A crack in Lukashenka's image

Polityka takes a closer look at Minsk's relationship with sporting events:

“The Belarusian authorities allow athletes to take part in competitions - but they demand obedience in return. ... Sport is extremely important for the regime. It allows Belarus to maintain a presence on the international stage and brag about its successes at home. The Tsimanouskaya case is a clear crack in the image Lukashenka wants to convey to the world.”

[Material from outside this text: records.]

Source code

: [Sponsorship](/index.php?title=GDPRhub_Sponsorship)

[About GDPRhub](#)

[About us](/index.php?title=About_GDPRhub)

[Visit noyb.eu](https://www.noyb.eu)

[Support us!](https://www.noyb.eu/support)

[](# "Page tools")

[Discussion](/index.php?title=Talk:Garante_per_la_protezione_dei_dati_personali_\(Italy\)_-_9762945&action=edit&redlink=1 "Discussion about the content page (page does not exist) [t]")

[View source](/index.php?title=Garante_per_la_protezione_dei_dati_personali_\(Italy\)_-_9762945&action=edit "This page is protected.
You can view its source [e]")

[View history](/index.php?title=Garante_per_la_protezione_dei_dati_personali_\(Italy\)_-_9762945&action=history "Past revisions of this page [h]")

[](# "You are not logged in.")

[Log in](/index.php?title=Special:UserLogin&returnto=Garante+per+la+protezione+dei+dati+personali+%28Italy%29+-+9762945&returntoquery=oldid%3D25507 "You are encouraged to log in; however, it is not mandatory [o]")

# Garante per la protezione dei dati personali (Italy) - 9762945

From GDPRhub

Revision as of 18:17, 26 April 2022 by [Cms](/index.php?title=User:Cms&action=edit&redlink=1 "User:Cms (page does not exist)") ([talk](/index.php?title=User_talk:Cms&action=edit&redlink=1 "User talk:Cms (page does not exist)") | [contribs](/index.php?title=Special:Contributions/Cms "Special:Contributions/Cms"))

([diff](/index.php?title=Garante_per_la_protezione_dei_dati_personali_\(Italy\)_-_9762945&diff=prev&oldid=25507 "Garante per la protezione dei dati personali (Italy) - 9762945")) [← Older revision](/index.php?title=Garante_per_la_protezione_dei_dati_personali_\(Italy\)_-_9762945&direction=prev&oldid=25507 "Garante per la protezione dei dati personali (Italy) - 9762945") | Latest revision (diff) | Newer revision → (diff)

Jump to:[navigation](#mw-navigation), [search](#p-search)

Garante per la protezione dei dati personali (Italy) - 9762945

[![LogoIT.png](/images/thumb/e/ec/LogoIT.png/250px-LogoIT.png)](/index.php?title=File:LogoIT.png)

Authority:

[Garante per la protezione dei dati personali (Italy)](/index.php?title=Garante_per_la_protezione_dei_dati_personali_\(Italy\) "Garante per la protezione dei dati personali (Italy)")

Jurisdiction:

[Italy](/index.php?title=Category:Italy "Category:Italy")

Frankfurter Allgemeine Zeitung (DE) /

Still not safe yet

It is not yet certain that Tsimanouskaya will find safety after fleeing, the Frankfurter Allgemeine Zeitung points out:

“A country in the EU - presumably Poland - will grant her asylum. Her husband is said to be in Ukraine. It is to be hoped that both of them will be safe, but after the experiences of the past months it is unfortunately by no means certain. After all, Lukashenka has once again been exposed on the international stage. Since the hijacking of a Ryanair plane to Minsk whose passengers included an opposition blogger, we know how such things can end.”

The Guardian (GB) /

Giving up all hope

The Tsimanouskaya case puts the exodus of young, democracy-oriented people from Belarus in the spotlight, The Guardian writes:

“As the regime has consolidated its grip over the past year through mass arrests, torture and a crackdown across civil society, huge numbers of younger Belarusians have sought refuge in neighbouring Lithuania, Ukraine and Poland. The formerly booming tech sector in Minsk - an organisational hub for the protests - has been particularly badly hit. As many as 15,000 IT workers may have fled the country. Giving up, for now, on the prospect of democratic reform, many other young professionals have taken the same decision. Given that European and US sanctions continue to be ineffective and Vladimir Putin stands ready to offer assistance to the regime as required, who can blame them?”

Český rozhlas (CZ) /

Conditions like before 1989

Český rozhlas points to parallels between Belarus and the former Eastern Bloc:

“The case of the Belarusian Olympic athlete arouses memories of something we've been able to forget in our region over the past 30 years: what it's like to go into exile for political reasons for fear that you'll be punished for defying the regime. ... Lukashenka has brought Belarus to the point where we are close to conditions in the former socialist states. And that's the worst indictment of this president's rule.”

Rzeczpospolita (PL) /

A race with the dicator

Rzeczpospolita wonders how long the media hype over this incident will last:

“Tsimanouskaya dreamed of representing her country. And she probably still dreams of a Belarus that would allow her to do so. Unfortunately, she and her compatriots will soon learn that the world's attention span for the dictator's deeds is short. Like a 200-metre sprint.”